_What is needed_: When you copy the entries, omit the images and keep every word as it is.

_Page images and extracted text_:
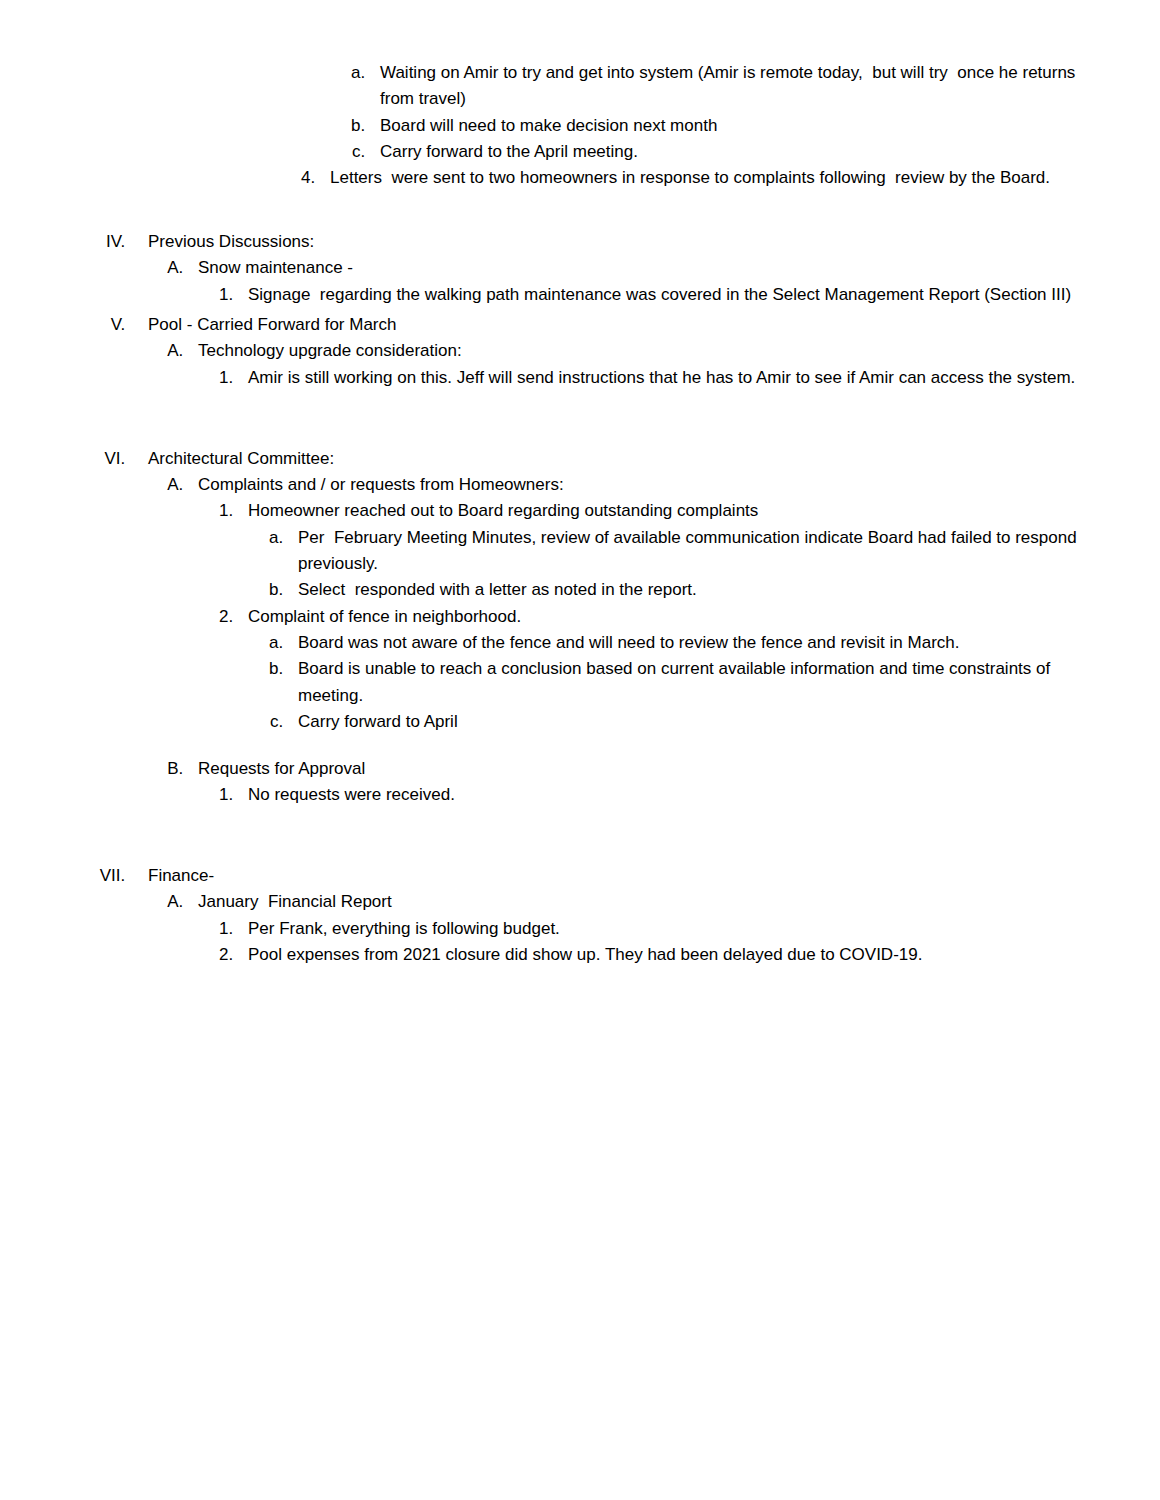Waiting on Amir to try and get into system (Amir is remote today, but will try once he returns from travel)
Board will need to make decision next month
Carry forward to the April meeting.
Letters were sent to two homeowners in response to complaints following review by the Board.
Previous Discussions:
Snow maintenance -
Signage regarding the walking path maintenance was covered in the Select Management Report (Section III)
Pool - Carried Forward for March
Technology upgrade consideration:
Amir is still working on this. Jeff will send instructions that he has to Amir to see if Amir can access the system.
Architectural Committee:
Complaints and / or requests from Homeowners:
Homeowner reached out to Board regarding outstanding complaints
Per February Meeting Minutes, review of available communication indicate Board had failed to respond previously.
Select responded with a letter as noted in the report.
Complaint of fence in neighborhood.
Board was not aware of the fence and will need to review the fence and revisit in March.
Board is unable to reach a conclusion based on current available information and time constraints of meeting.
Carry forward to April
Requests for Approval
No requests were received.
Finance-
January Financial Report
Per Frank, everything is following budget.
Pool expenses from 2021 closure did show up. They had been delayed due to COVID-19.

_Response to the exercise_:
Waiting on Amir to try and get into system (Amir is remote today, but will try once he returns from travel)
Board will need to make decision next month
Carry forward to the April meeting.
Letters were sent to two homeowners in response to complaints following review by the Board.
Previous Discussions:
Snow maintenance -
Signage regarding the walking path maintenance was covered in the Select Management Report (Section III)
Pool - Carried Forward for March
Technology upgrade consideration:
Amir is still working on this. Jeff will send instructions that he has to Amir to see if Amir can access the system.
Architectural Committee:
Complaints and / or requests from Homeowners:
Homeowner reached out to Board regarding outstanding complaints
Per February Meeting Minutes, review of available communication indicate Board had failed to respond previously.
Select responded with a letter as noted in the report.
Complaint of fence in neighborhood.
Board was not aware of the fence and will need to review the fence and revisit in March.
Board is unable to reach a conclusion based on current available information and time constraints of meeting.
Carry forward to April
Requests for Approval
No requests were received.
Finance-
January Financial Report
Per Frank, everything is following budget.
Pool expenses from 2021 closure did show up. They had been delayed due to COVID-19.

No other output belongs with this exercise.